:: Document excerpt ::

There's an argument going around that's worth taking seriously, because most of it is right.

It goes like this. Teams building DIY AI agents for production connect a model to their observability tools, wire up some MCP servers, and pile on prompts, skills, and markdown until the thing seems to understand the system. And it works — until production changes. Services ship, ownership moves, dependencies evolve. Six months later the agent is reasoning from stale docs and half-remembered context: a graveyard of markdown masquerading as knowledge. The conclusion: this is a representation problem, not a tooling one. Production is a living system, and a pile of hand-maintained docs can't represent something that changes every day. The bottleneck is the data layer — agents need an understanding built continuously from telemetry, code, dependencies, and live state, not from markdown engineers are supposed to keep current. Otherwise you're asking a model to reason about a system it can't actually see.

We agree with almost all of it. We'd just sharpen one word.

It isn't markdown that rots

It's unverified markdown that rots.

Markdown a human is expected to keep current always drifts, because keeping it current is unpaid, invisible work that loses to shipping every time. But markdown derived from the live system and gated so it can't drift isn't a liability — it's a cache. The file format was never the problem. The problem is whether the representation is reconciled against ground truth, or just hoped to be.

So "stop writing things down" is the wrong lesson. Some of what an agent needs to know — why a decision was made, what an incident taught you, which path you chose not to take — can't be reconstructed from telemetry. It exists only because a human wrote it down. You don't delete that. You fence it off from the parts that can be derived, then make those parts actually derived and gate them so they can't lie.

:::

Problems and tasks:
1: In the text on AI agents for production, which kind of markdown do the authors say rots?
2: Quote the text on AI agents for production, starting with "It isn't markdown" and going on through "hoped to be.".
The data after this text comes from a separate source.

:: Dataset section ::

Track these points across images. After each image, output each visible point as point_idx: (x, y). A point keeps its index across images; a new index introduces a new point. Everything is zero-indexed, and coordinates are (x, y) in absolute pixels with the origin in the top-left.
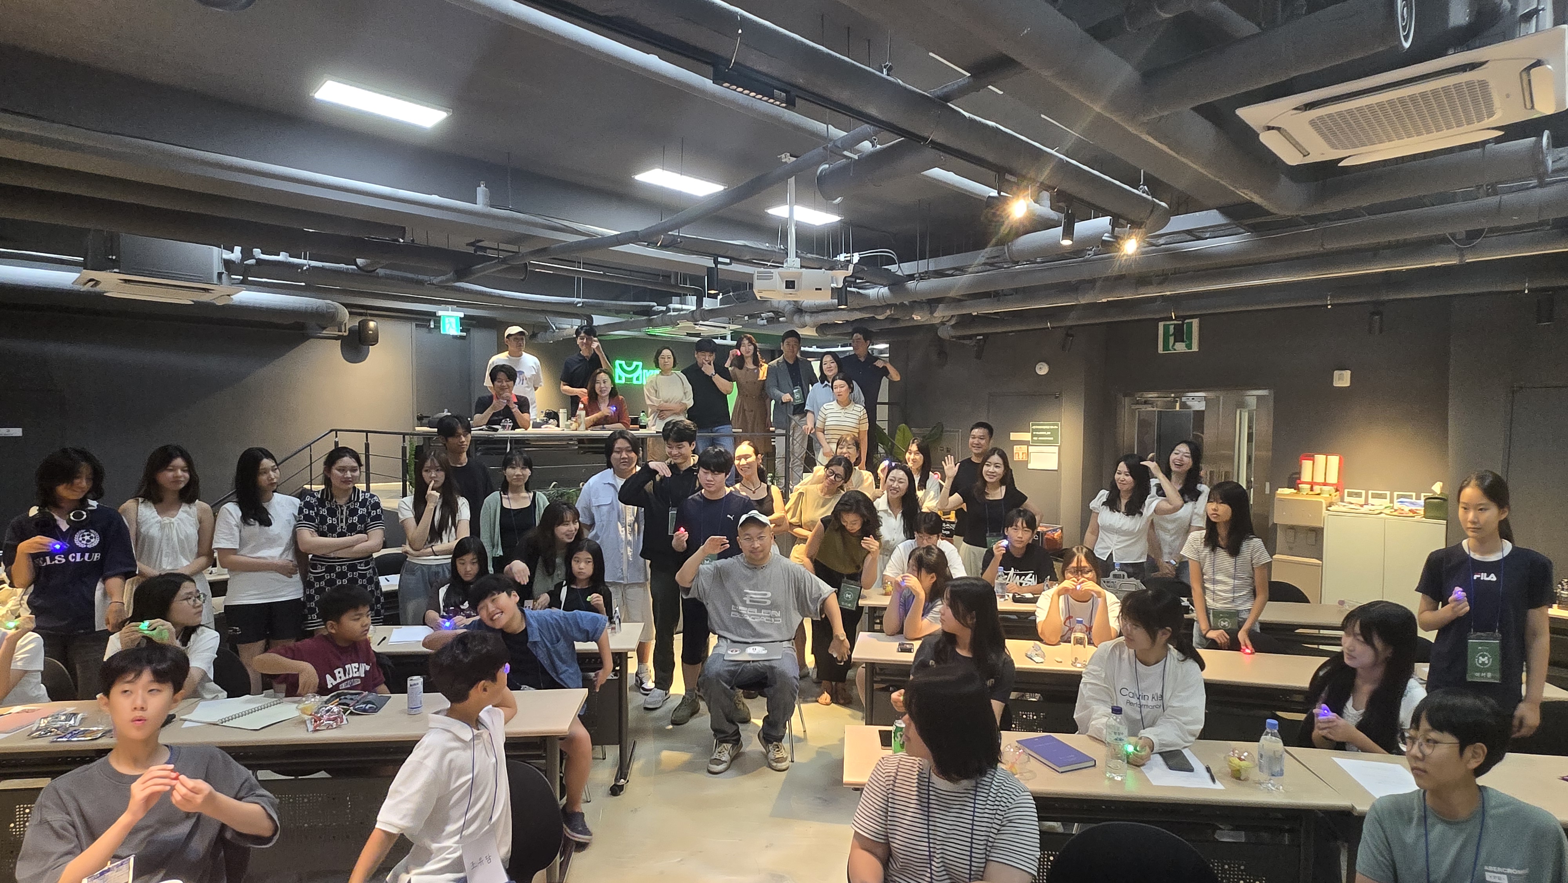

:::

Expected responses:
1: Unverified markdown.

2:
It isn't markdown that rots

It's unverified markdown that rots.

Markdown a human is expected to keep current always drifts, because keeping it current is unpaid, invisible work that loses to shipping every time. But markdown derived from the live system and gated so it can't drift isn't a liability — it's a cache. The file format was never the problem. The problem is whether the representation is reconciled against ground truth, or just hoped to be.